Mme Cauteret n’avait rien vu mais sa belle-sœur, en montant l’escalier, n’avait pas découvert une petite fille tremblante en haut des marches mais un garçon de seize ans qui braquait sa carabine sur elle. Germaine avait crié lorsqu’il avait tiré. Mme Cauteret n’avait pas pu dire ce que Germaine avait crié. N’était-ce pas la surprise et l’effroi qui avaient tiré ce cri de sa gorge serrée ?
Julie, tout de suite après, s’était enfermée dans sa chambre, avait refusé d’ouvrir. Parce qu’elle avait peur que Mme Cauteret ne la frappe, avait-elle expliqué. C’était bien peu connaître sa fille. Marie devinait ce qui s’était passé. Pendant que l’assistante sociale s’affolait, appelait à l’aide, après avoir découvert qu’elle ne pouvait rien faire pour sauver Germaine Marty, Gildas avait pu sauter par la fenêtre de la chambre de Julie et s’enfuir. Prudent, il avait dû laisser la moto à quelque distance de la maison. Et il avait disparu à jamais laissant la petite fille se débrouiller toute seule.

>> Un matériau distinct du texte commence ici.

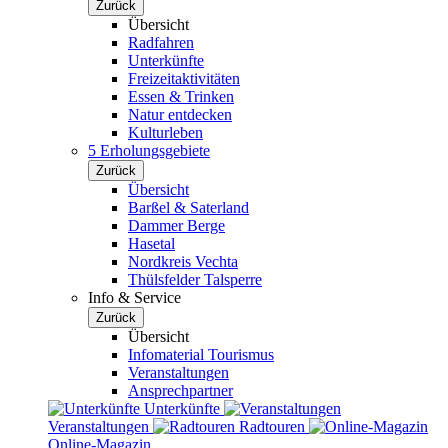
Zurück
Übersicht
Radfahren
Unterkünfte
Freizeitaktivitäten
Essen & Trinken
Natur entdecken
Kulturleben
5 Erholungsgebiete
Zurück
Übersicht
Barßel & Saterland
Dammer Berge
Hasetal
Nordkreis Vechta
Thülsfelder Talsperre
Info & Service
Zurück
Übersicht
Infomaterial Tourismus
Veranstaltungen
Ansprechpartner
Unterkünfte
Veranstaltungen
Radtouren
Online-Magazin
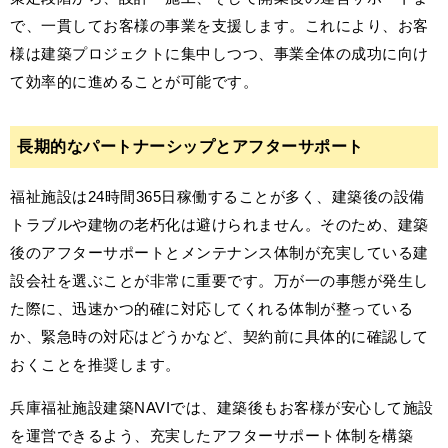
で、一貫してお客様の事業を支援します。これにより、お客
様は建築プロジェクトに集中しつつ、事業全体の成功に向け
て効率的に進めることが可能です。
長期的なパートナーシップとアフターサポート
福祉施設は24時間365日稼働することが多く、建築後の設備
トラブルや建物の老朽化は避けられません。そのため、建築
後のアフターサポートとメンテナンス体制が充実している建
設会社を選ぶことが非常に重要です。万が一の事態が発生し
た際に、迅速かつ的確に対応してくれる体制が整っている
か、緊急時の対応はどうかなど、契約前に具体的に確認して
おくことを推奨します。
兵庫福祉施設建築NAVIでは、建築後もお客様が安心して施設
を運営できるよう、充実したアフターサポート体制を構築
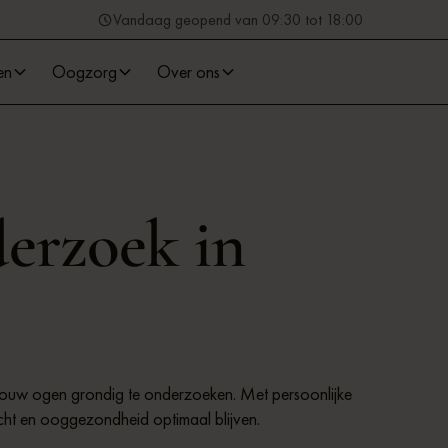
Vandaag geopend van 09:30 tot 18:00
en
Oogzorg
Over ons
erzoek in
 jouw ogen grondig te onderzoeken. Met persoonlijke
cht en ooggezondheid optimaal blijven.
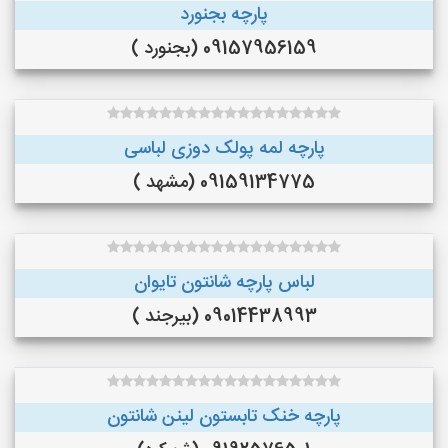
پارچه بجنورد
09157956159 (بجنورد )
پارچه لمه پولک دوزی لباسی
09159134775 (مشهد )
لباس پارچه شانتون تایوان
09014438993 (بیرجند )
پارچه خنک تابستون لینن شانتون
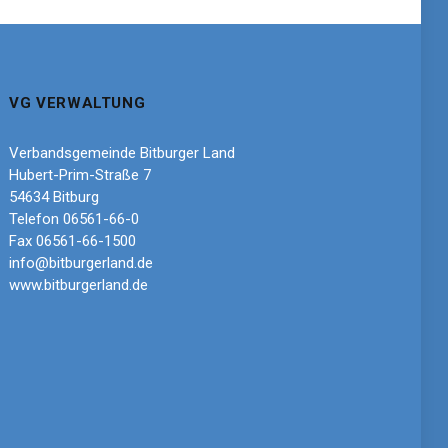
VG VERWALTUNG
Verbandsgemeinde Bitburger Land
Hubert-Prim-Straße 7
54634 Bitburg
Telefon 06561-66-0
Fax 06561-66-1500
info@bitburgerland.de
www.bitburgerland.de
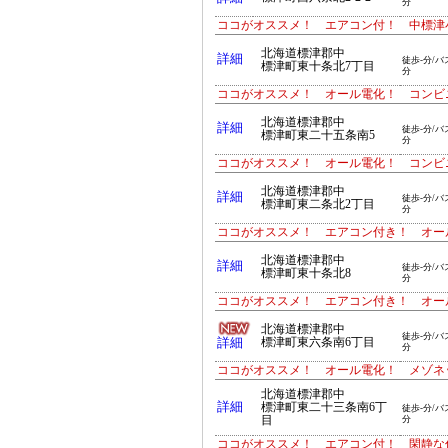
分
ココがオススメ！ エアコン付！ 中標津小
北海道標津郡中
詳細
徒歩-分/バ
標津町東十条北7丁目
分
ココがオススメ！ オール電化！ コンビ
北海道標津郡中
詳細
徒歩-分/バ
標津町東二十五条南5
分
ココがオススメ！ オール電化！ コンビ
北海道標津郡中
詳細
徒歩-分/バ
標津町東二条北2丁目
分
ココがオススメ！ エアコン付き！ オー
北海道標津郡中
詳細
徒歩-分/バ
標津町東十条北8
分
ココがオススメ！ エアコン付き！ オー
北海道標津郡中
徒歩-分/バ
詳細
標津町東六条南6丁目
分
ココがオススメ！ オール電化！ メゾネ
北海道標津郡中
詳細
標津町東二十三条南6丁
徒歩-分/バ
目
分
ココがオススメ！ エアコン付！ 閑静な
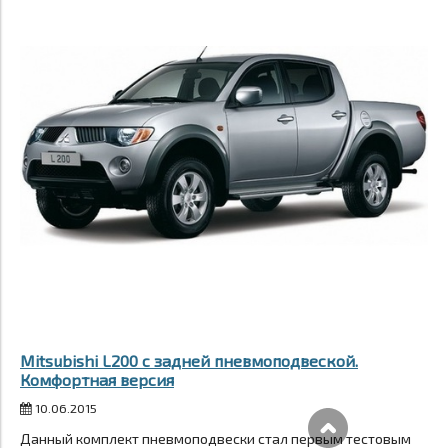
Mitsubishi L200 с задней пневмоподвеской.
Комфортная версия
10.06.2015
Данный комплект пневмоподвески стал первым тестовым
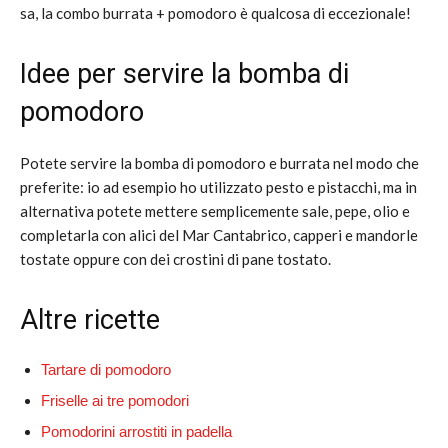
sa, la combo burrata + pomodoro è qualcosa di eccezionale!
Idee per servire la bomba di
pomodoro
Potete servire la bomba di pomodoro e burrata nel modo che
preferite: io ad esempio ho utilizzato pesto e pistacchi, ma in
alternativa potete mettere semplicemente sale, pepe, olio e
completarla con alici del Mar Cantabrico, capperi e mandorle
tostate oppure con dei crostini di pane tostato.
Altre ricette
Tartare di pomodoro
Friselle ai tre pomodori
Pomodorini arrostiti in padella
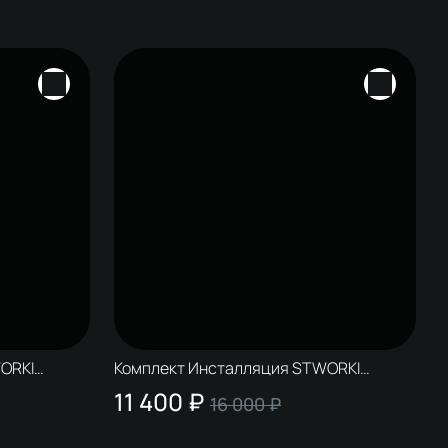
ORKI
Комплект Инсталляция STWORKI
 цвет
S510000 + Кнопка S51561WH цвет
11 400 ₽
16 000 ₽
глянцевый белый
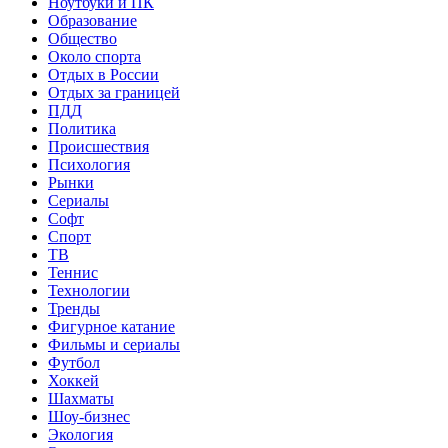
Ноутбуки и ПК
Образование
Общество
Около спорта
Отдых в России
Отдых за границей
ПДД
Политика
Происшествия
Психология
Рынки
Сериалы
Софт
Спорт
ТВ
Теннис
Технологии
Тренды
Фигурное катание
Фильмы и сериалы
Футбол
Хоккей
Шахматы
Шоу-бизнес
Экология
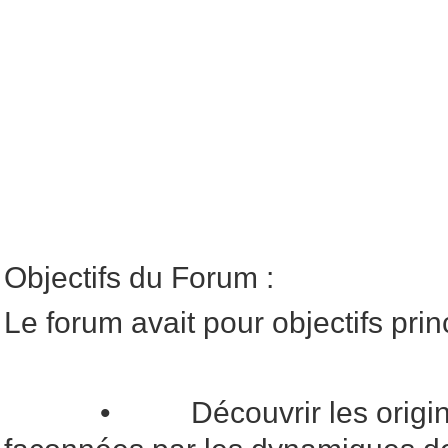
Objectifs du Forum :
Le forum avait pour objectifs prin
• Découvrir les origines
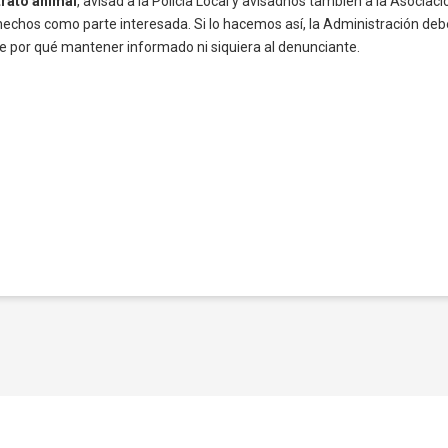
rato animal
, avisad a la Policía Local y avisadnos también a la Asociac
 hechos como parte interesada. Si lo hacemos así, la Administración 
ne por qué mantener informado ni siquiera al denunciante.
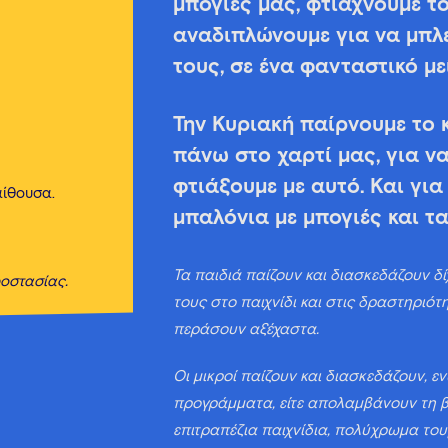
μπογιές μας, φτιάχνουμε το
αναδιπλώνουμε για να μπλ
τους, σε ένα φανταστικό με
Την Κυριακή παίρνουμε το 
πάνω στο χαρτί μας, για ν
φτιάξουμε με αυτό. Και για
αίθουσα.
μπαλόνια με μπογιές και τα
Τα παιδιά παίζουν και διασκεδάζουν δί
οστασίας.
τους στο παιχνίδι και στις δραστηριότ
περάσουν αξέχαστα.
Οι μικροί παίζουν και διασκεδάζουν, ε
προγράμματα, είτε απολαμβάνουν τη β
επιτραπέζια παιχνίδια, πολύχρωμα το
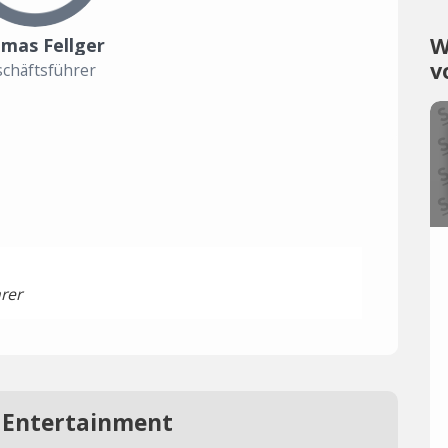
W
mas Fellger
v
chäftsführer
rer
s Entertainment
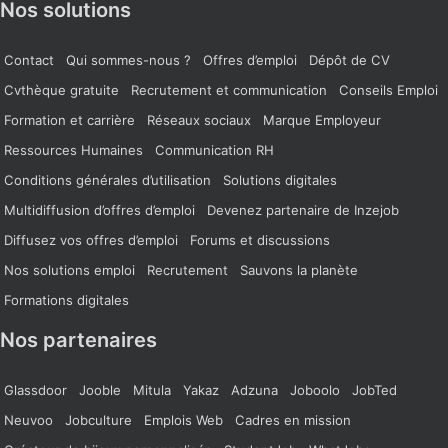
Nos solutions
Contact
Qui sommes-nous ?
Offres d’emploi
Dépôt de CV
Cvthèque gratuite
Recrutement et communication
Conseils Emploi
Formation et carrière
Réseaux sociaux
Marque Employeur
Ressources Humaines
Communication RH
Conditions générales d’utilisation
Solutions digitales
Multidiffusion d’offres d’emploi
Devenez partenaire de Inzejob
Diffusez vos offres d’emploi
Forums et discussions
Nos solutions emploi
Recrutement
Sauvons la planète
Formations digitales
Nos partenaires
Glassdoor
Jooble
Mitula
Yakaz
Adzuna
Joboolo
JobTed
Neuvoo
Jobculture
Emplois Web
Cadres en mission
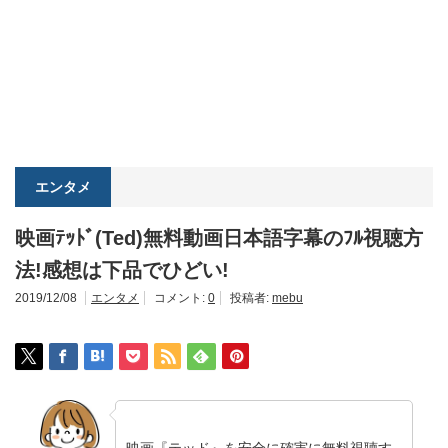
エンタメ
映画ﾃｯﾄﾞ(Ted)無料動画日本語字幕のﾌﾙ視聴方
法!感想は下品でひどい!
2019/12/08
エンタメ
コメント:
0
投稿者:
mebu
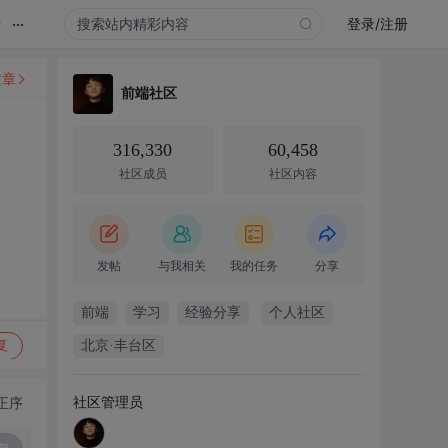
...
录
登录/注册
文章
前端社区
316,330
60,458
社区成员
社区内容
发帖
与我相关
我的任务
分享
前端
学习
经验分享
个人社区
复
北京·丰台区
社区管理员
正序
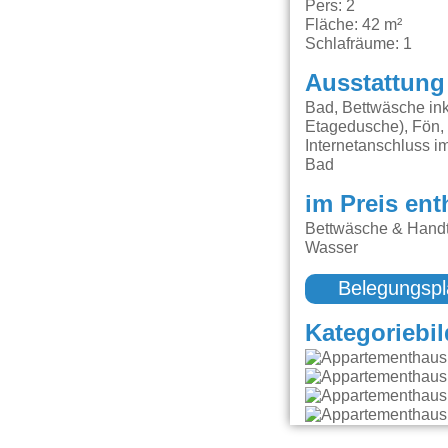
Pers: 2
Fläche: 42 m²
Schlafräume: 1
Ausstattung
Bad, Bettwäsche ink
Etagedusche), Fön, 
Internetanschluss i
Bad
im Preis ent
Bettwäsche & Handt
Wasser
Belegungspl
Kategoriebil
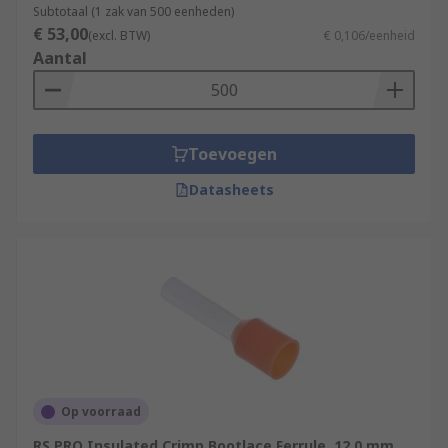
Subtotaal (1 zak van 500 eenheden)
€ 53,00
(excl. BTW)
€ 0,106/eenheid
Aantal
Toevoegen
Datasheets
Op voorraad
RS PRO Insulated Crimp Bootlace Ferrule, 12.0 mm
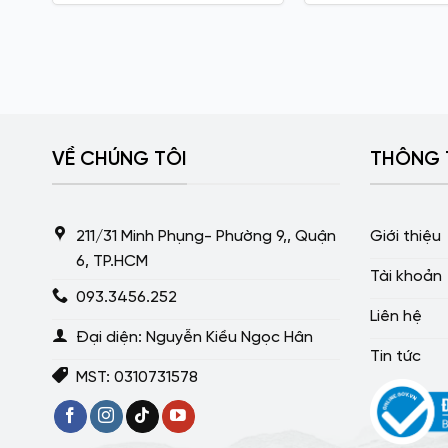
VỀ CHÚNG TÔI
THÔNG 
211/31 Minh Phụng- Phường 9,, Quận
Giới thiệu
6, TP.HCM
Tài khoản
093.3456.252
Liên hệ
Đại diện: Nguyễn Kiều Ngọc Hân
Tin tức
MST: 0310731578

Il lui était désagréable d’évoquer ce qu’un garçon de seize ans pouvait trouver d’intéressant dans la compagnie d’une fillette de dix. Julie n’avait certainement vu en lui que le grand copain, peut-être le grand frère qui possède une moto et peut l’emmener en balade à travers champs. Mais lui ? Que recherchait-il ? Marie avait l’impression de fouiller de ses mains dans une vase répugnante.
Elle parvint à laisser de côté cette troublante question pour ne s’intéresser qu’au drame de ce jeudi-là et à ses conséquences. Julie avait avoué, tout reconnu. Par fidélité envers ce Gildas qui n’avait même pas essayé de lui venir en aide, plus tard, une fois qu’il avait cessé de trembler de frousse.
« Je le méprise trop, se dit Marie, pour faire du bon travail. On ne doit jamais considérer son adversaire avec tant de dégoût. Je perdrais mon sang-froid et j’échouerais. Julie a choisi en toute conscience de payer à sa place. Je dois prouver qu’elle n’a pas commis ce meurtre sans me soucier de la personnalité de ce Gildas. »
Après une nuit fiévreuse où elle ne dormit guère, elle se rendit à son bureau, profita de ses loisirs pour étudier une carte routière de la région et plus particulièrement de celle qui bordait l’étang. Julie était rentrée à pied en coupant tout droit. L’autre, Gildas, avait essayé de rejoindre un garage pour faire réparer sa roue. Garage ou station-service, bien évidemment.
Sur sa carte, à l’aide de l’annuaire et de cartons publicitaires dont son bureau regorgeait, elle situa une demi-douzaine de garages où Gildas avait pu faire réparer sa roue. Bien évidemment, si elle connaissait la date exacte de ce jeudi-là, elle ignorait la marque de la moto mais ce n’était pas un obstacle insurmontable.
En trois soirs, elle fit le tour des six garages répertoriés. Lorsqu’elle commençait sa petite histoire on se mettait à la regarder avec soupçon, mais elle avait préparé une explication qui tenait debout.
— J’ai rencontré ce garçon dans la nuit. Il poussait sa moto et je me suis arrêtée. Je lui ai proposé de l’aider mais il ne pouvait démonter la roue crevée faute d’outillage. Je suis donc repartie mais, avant Narbonne, j’ai accroché un cycliste et ce dernier a été sérieusement blessé. Il est maintenant à peu près guéri mais prétend qu’il ne m’avait pas vue car mon éclairage ne marchait pas. Seul ce garçon peut prouver le contraire puisque, lorsque je me suis arrêtée, mes phares fonctionnaient.